> **INFORMATION SUPPLIED**
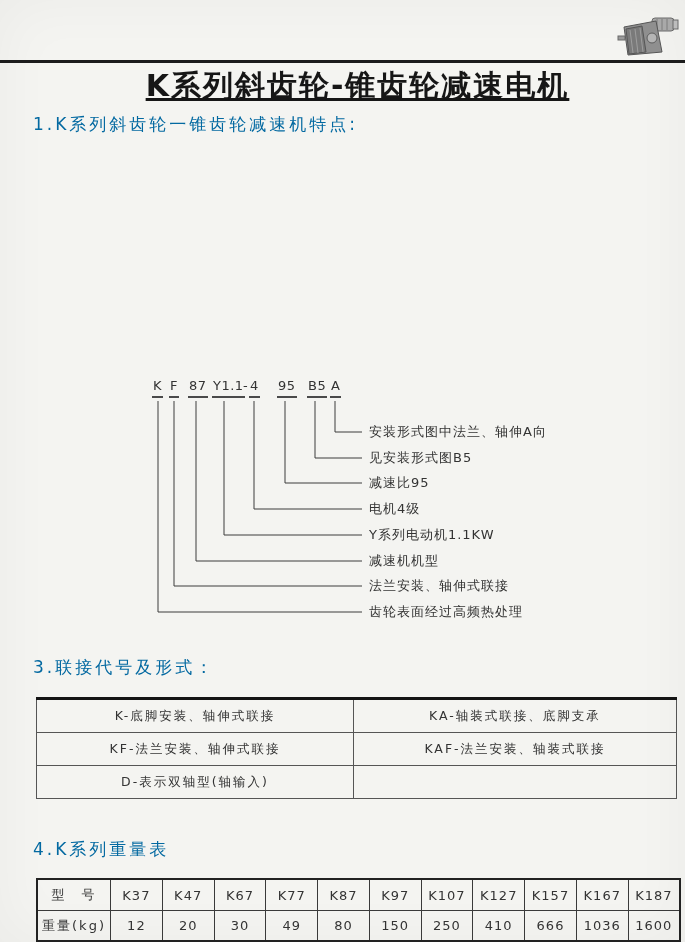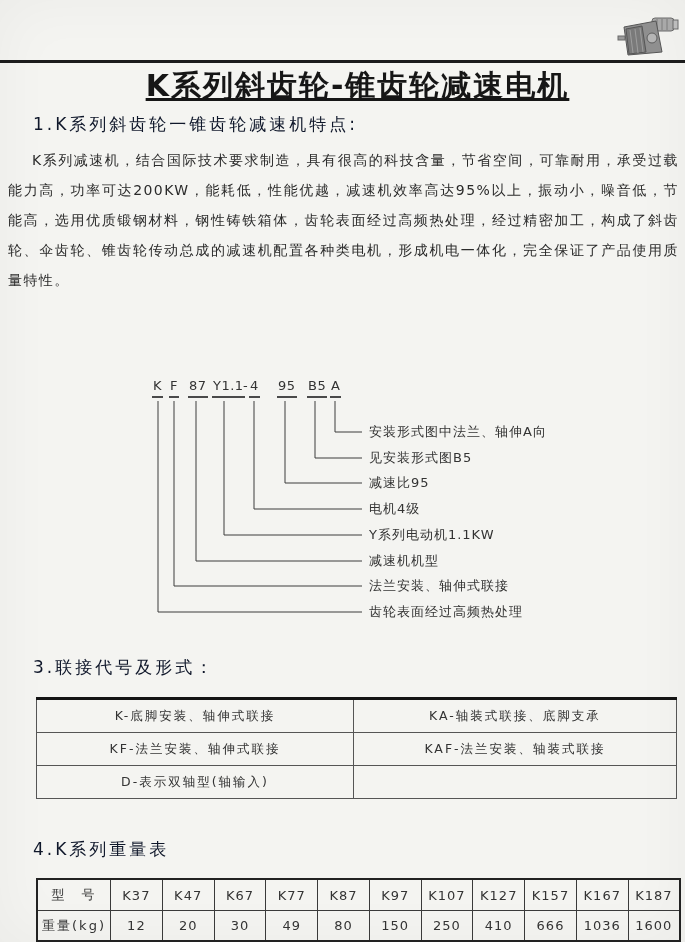--- a/index.html
+++ b/index.html
@@ -14,21 +14,21 @@
     position:relative;width:685px;height:942px;margin:0 auto;
     background:var(--background);color:var(--text);overflow:hidden;
     box-shadow:inset 0 0 60px rgba(0,0,0,0.04);
   }
   .top-rule{position:absolute;left:0;top:60px;width:685px;height:3px;background:#1c1c1c;}
   .doc-title{
     position:absolute;left:15px;top:66px;width:685px;text-align:center;
     font-size:30px;font-weight:bold;letter-spacing:2px;color:#161616;text-decoration:underline;
   }
   .sec-heading{
-    position:absolute;left:33px;font-size:17px;letter-spacing:3px;color:#0f172a;
+    position:absolute;left:33px;font-size:17px;letter-spacing:3px;color:#0369a1;
     white-space:pre;
   }
   #h1{top:113px;}
   #h2{top:292px;}
   #h3{top:656px;}
   #h4{top:838px;}
   .body-par{
     position:absolute;left:8px;top:145px;width:671px;
     font-size:14px;line-height:30px;letter-spacing:1.4px;
     text-align:justify;text-indent:24px;color:#2b2b2b;
@@ -89,21 +89,20 @@
     <circle cx="36" cy="26" r="5" fill="#b5b5b5" stroke="#5e5e5e"></circle>
     <rect x="2" y="24" width="7" height="4" fill="#9a9a9a" stroke="#6a6a6a"></rect>
   </svg>
 
   <div class="top-rule"></div>
 
   <div class="doc-title">K系列斜齿轮-锥齿轮减速电机</div>
 
   <div class="sec-heading" id="h1">1.K系列斜齿轮一锥齿轮减速机特点:</div>
 
-  <div class="body-par">K系列减速机，结合国际技术要求制造，具有很高的科技含量，节省空间，可靠耐用，承受过载能力高，功率可达200KW，能耗低，性能优越，减速机效率高达95%以上，振动小，噪音低，节能高，选用优质锻钢材料，钢性铸铁箱体，齿轮表面经过高频热处理，经过精密加工，构成了斜齿轮、伞齿轮、锥齿轮传动总成的减速机配置各种类电机，形成机电一体化，完全保证了产品使用质量特性。</div>
 
 
   <div id="code-row">
       <span class="code-part u" style="left: 152px;">K</span>
       <span class="code-part u" style="left: 169px;">F</span>
       <span class="code-part u" style="left: 188px;">87</span>
       <span class="code-part u" style="left: 212px;">Y1.1</span>
       <span class="code-part" style="left: 242px;">-</span>
       <span class="code-part u" style="left: 249px;">4</span>
       <span class="code-part u" style="left: 277px;">95</span>

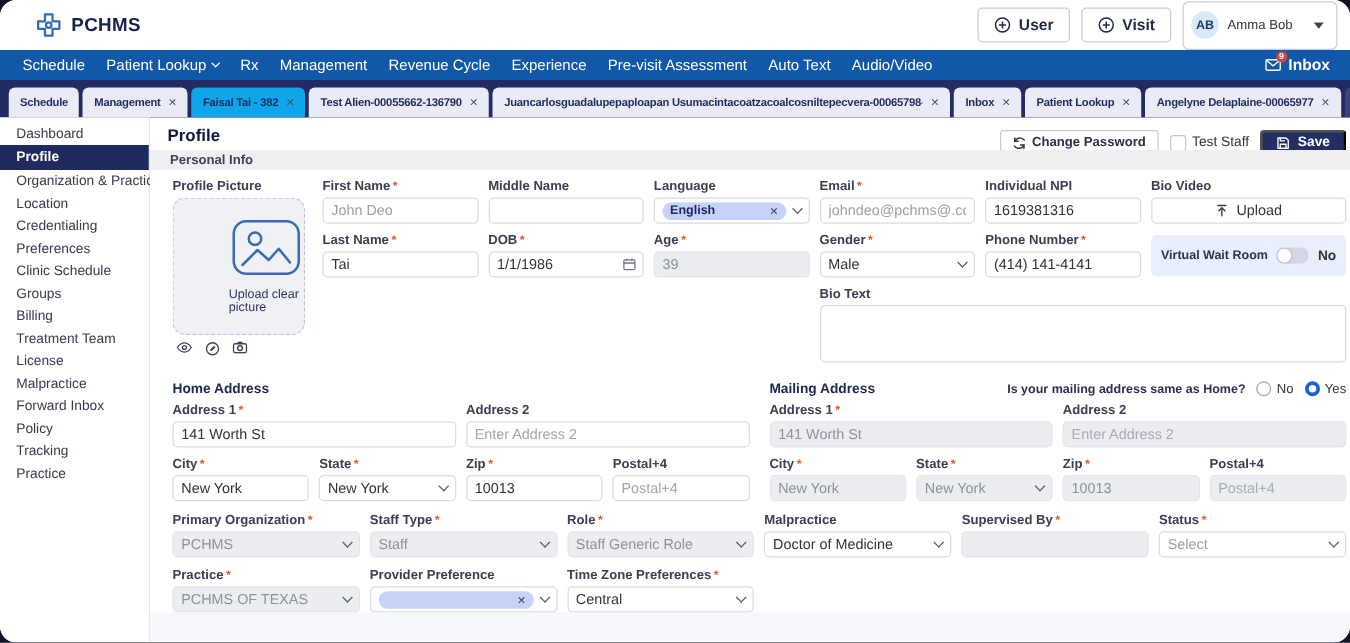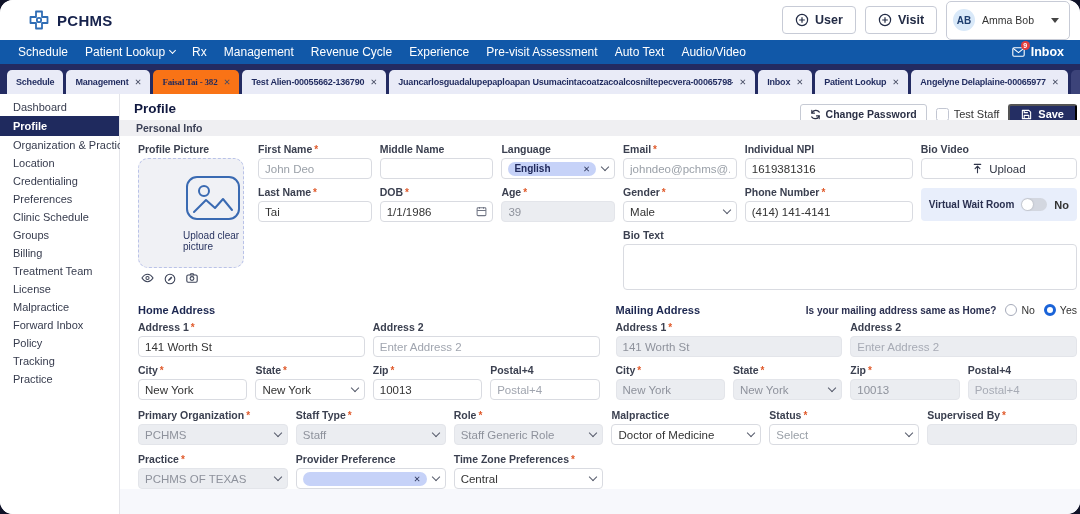--- a/index.html
+++ b/index.html
@@ -21,21 +21,21 @@
   .mainnav { height:24px; background:#1158a8; display:flex; align-items:center; gap:17px; padding:0 16px 0 18px; }
   .nav-item { color:#fff; font-size:12px; white-space:nowrap; display:flex; align-items:center; gap:5px; cursor:pointer; }
   .nav-chev { width:5px; height:5px; border-right:1.3px solid #fff; border-bottom:1.3px solid #fff; transform:rotate(45deg); margin-top:-3px; }
   .nav-inbox { margin-left:auto; display:flex; align-items:center; gap:6px; color:#fff; font-size:12.5px; font-weight:bold; cursor:pointer; }
   .env-wrap { position:relative; display:flex; }
   .badge { position:absolute; top:-6px; right:-5px; min-width:9px; height:9px; border-radius:50%; background:#e23d3d; color:#fff; font-size:7px; line-height:9px; text-align:center; font-weight:bold; }
 
   
   .tabstrip { height:30px; background:#232b62; display:flex; align-items:flex-end; gap:3px; padding:0 0 0 7px; overflow:hidden; }
   .tab { height:24px; background:#e9ebf7; border-radius:5px 5px 0 0; display:flex; align-items:center; gap:6px; padding:0 9px; font-size:9px; font-weight:bold; letter-spacing:-.2px; color:#1f2a5e; white-space:nowrap; cursor:pointer; flex:none; }
-  .tab.active { background:#f97316;font-family:Liberation Serif, serif; }
+  .tab.active { background:#0ea5e9; }
   .tab .close { font-size:8.5px; color:#464c63; font-weight:normal; }
   .tab-clip { max-width:366px; }
   .tab-clip .tab-label { overflow:hidden; }
   .tab-dark { margin-left:auto; min-width:44px; background:#3c4379; justify-content:flex-start; padding-left:15px; margin-right:-8px; }
 
   
   .body-row { display:flex; height:420px; }
   .sidebar { width:120px; flex:none; background:#fff; border-right:1px solid #e4e5ea; padding-top:4px; }
   .side-item { font-size:11px; color:#363b4d; padding:2.5px 6px 2.5px 13px; line-height:13px; cursor:pointer; white-space:nowrap; }
   .side-item.active { background:#1f2a5e; color:#fff; font-weight:bold; padding-top:3.5px; padding-bottom:3.5px; }
@@ -73,21 +73,21 @@
   .chip .chip-x { margin-left:auto; font-size:8.5px; font-weight:normal; color:#30395f; cursor:pointer; }
   .upload-btn { gap:6px; justify-content:center; font-weight:normal; color:#2f3442; cursor:pointer; }
 
   
   .personal-wrap { display:flex; gap:10px; }
   .pp-col { width:110px; flex:none; }
   .pp-box { width:106px; height:110px; margin-top:0; border:1.5px dashed #b9c2e8; border-radius:10px; background:#f0f1f5; display:flex; flex-direction:column; align-items:center; justify-content:center; gap:8px; cursor:pointer;padding-left:44px; }
   .pp-hint { font-size:10px; color:#2a3561; }
   .pp-icons { display:flex; gap:10px; margin-top:5px; padding-left:3px; }
   .pp-icons span { cursor:pointer; display:flex; }
-  .pi-grid { flex:1; display:grid; grid-template-columns:repeat(4,1fr); gap:8px; align-content:start; }
+  .pi-grid { flex:1; display:grid; grid-template-columns:repeat(5,1fr); gap:8px; align-content:start; }
   .bio-cell { grid-column:4 / 7; }
   .bio-area { width:100%; height:46px; border:1px solid #d9dbe1; border-radius:4px; background:#fff; resize:none; outline:none; font-family:inherit; }
   .vwr-panel { margin-top:1px; height:33px; background:#e8eefb; border-radius:4px; display:flex; align-items:center; gap:7px; padding:0 8px; }
   .vwr-label { font-size:10px; font-weight:bold; color:#2a3050; white-space:nowrap; }
   .toggle { width:26px; height:13px; border-radius:7px; background:#d3d7e0; position:relative; flex:none; cursor:pointer; }
   .toggle .knob { position:absolute; left:1px; top:1px; width:11px; height:11px; border-radius:50%; background:#fff; box-shadow:0 0 2px rgba(0,0,0,.25); }
   .toggle-state { font-size:11px; font-weight:bold; color:#333; }
 
   
   .addr-section { margin-top:8px; }
@@ -516,29 +516,29 @@
             </div>
           </div>
           <div>
             <span class="flabel">Malpractice</span>
             <div class="finput select">
               <span class="selval">Doctor of Medicine</span>
               <span class="chev"></span>
             </div>
           </div>
           <div>
+            <span class="flabel req">Supervised By</span>
+            <input class="finput disabled" style="">
+          </div>
+          <div>
             <span class="flabel req">Status</span>
             <div class="finput select">
               <span class="selval placeholder">Select</span>
               <span class="chev"></span>
             </div>
-          </div>
-          <div>
-            <span class="flabel req">Supervised By</span>
-            <input class="finput disabled" style="">
           </div>
 
           <div>
             <span class="flabel req">Practice</span>
             <div class="finput select disabled">
               <span class="selval">PCHMS OF TEXAS</span>
               <span class="chev"></span>
             </div>
           </div>
           <div>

> **WORK REQUIRED**
Each line above where the word "rgba" occurs should be returned in full.

> **RESULT FOR THIS EXERCISE**
     box-shadow:inset 0 0 60px rgba(0,0,0,0.04);
   .toggle .knob { position:absolute; left:1px; top:1px; width:11px; height:11px; border-radius:50%; background:#fff; box-shadow:0 0 2px rgba(0,0,0,.25); }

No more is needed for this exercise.